Given access to independent samples drawn from p, the goal is to correct p, that is to provide access to independent samples from a distribution \tilde{p} satisfying (with high probability):
- d_{\rm TV}(p,\tilde{p}) = O(\varepsilon) [the corrected distribution is faithful to the original one]
- \tilde{p} = p_1\times p_2 [the corrected distribution is an actual product distribution]
with a rate as good as possible, where the rate is the number of samples from p required to provide a single sample from \tilde{p}.
Achieving a rate of 2 is simple: drawing (x_1,y_1) and (x_2,y_2) from p and outputting (x_1,y_2) provides sample access to \tilde{p} = p_1\times p_2, which can be shown to be 3\varepsilon-close to p. [BatuFFKRW-01]
Question 1: is a rate r < 2 achievable? What about an amortized rate (to provide q=o(n^2) samples from the same distribution \tilde{p})[1]?

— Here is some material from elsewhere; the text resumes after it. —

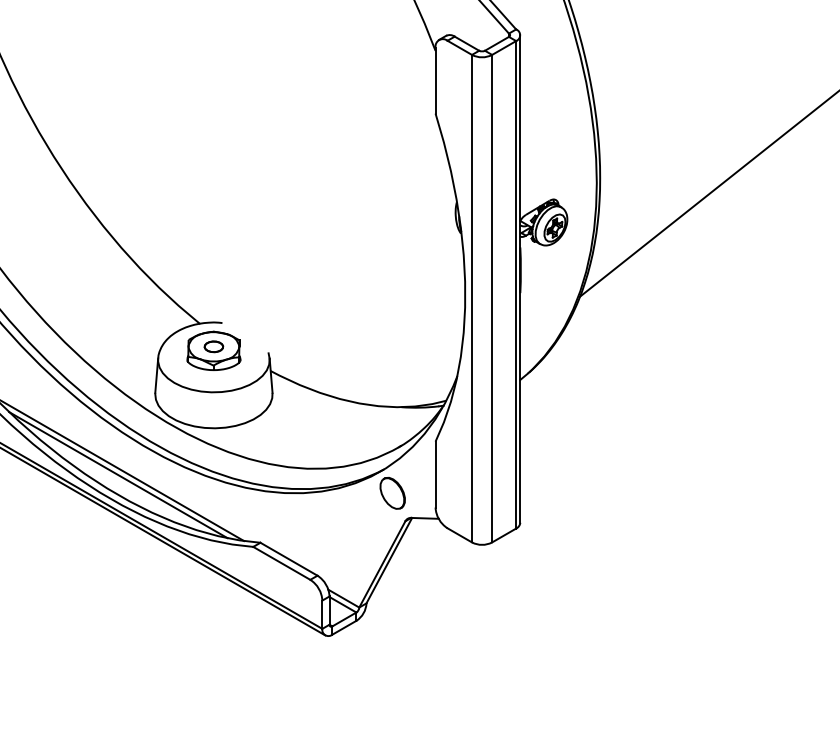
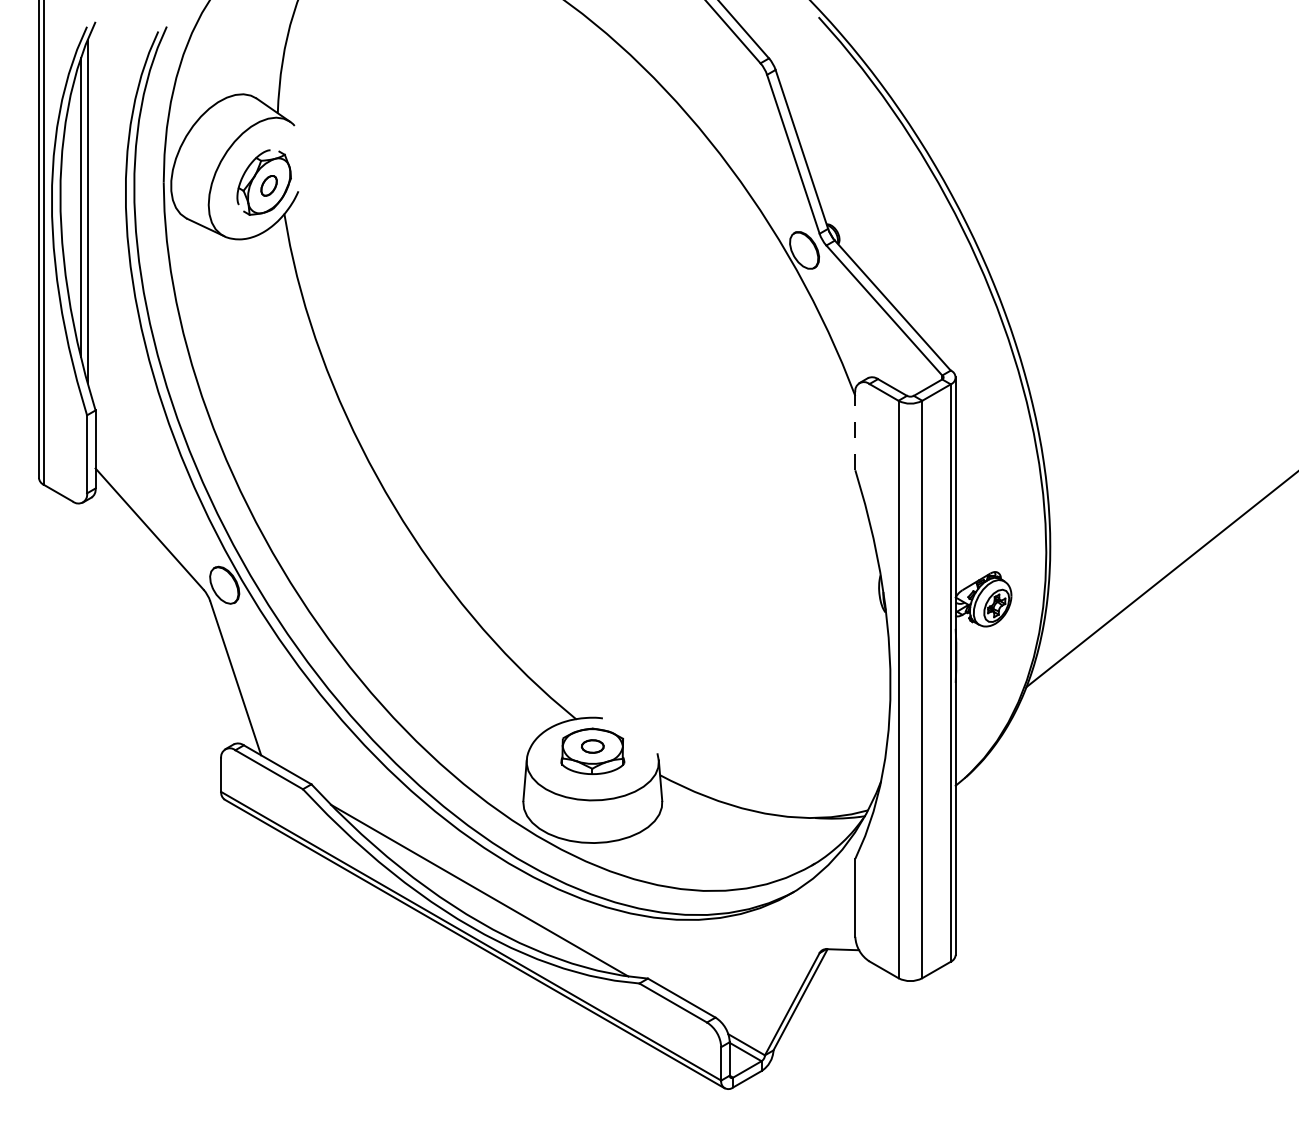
line: (435, 80) -> (855, 430), solid -> dashed
line: (118, 475) -> (479, 898), removed
part: (392, 492) -> (804, 919), removed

Question 2:What about the same question, when relaxing the second item to only ask that p be improved: that is, to provide sample access to a distribution \tilde{p} guaranteed to be \frac{\varepsilon}{2}-close to a product distribution?
Note: this question fits within the framework of "sampling improvers," as introduced in [CanonneGR-16]: where, given access to a probability distribution only close to having a desired property, one aims at providing access to corrected samples from a nearby distribution that exhibits this property.
- Jump up ↑ The restriction o(n^2) comes from the fact that, after n^2 samples, one can actually learn the distribution p, and then compute a good corrected definition \tilde{p} offline. Hence, the range of interest is when having to provide a number of samples negligible in front of what learning p would require.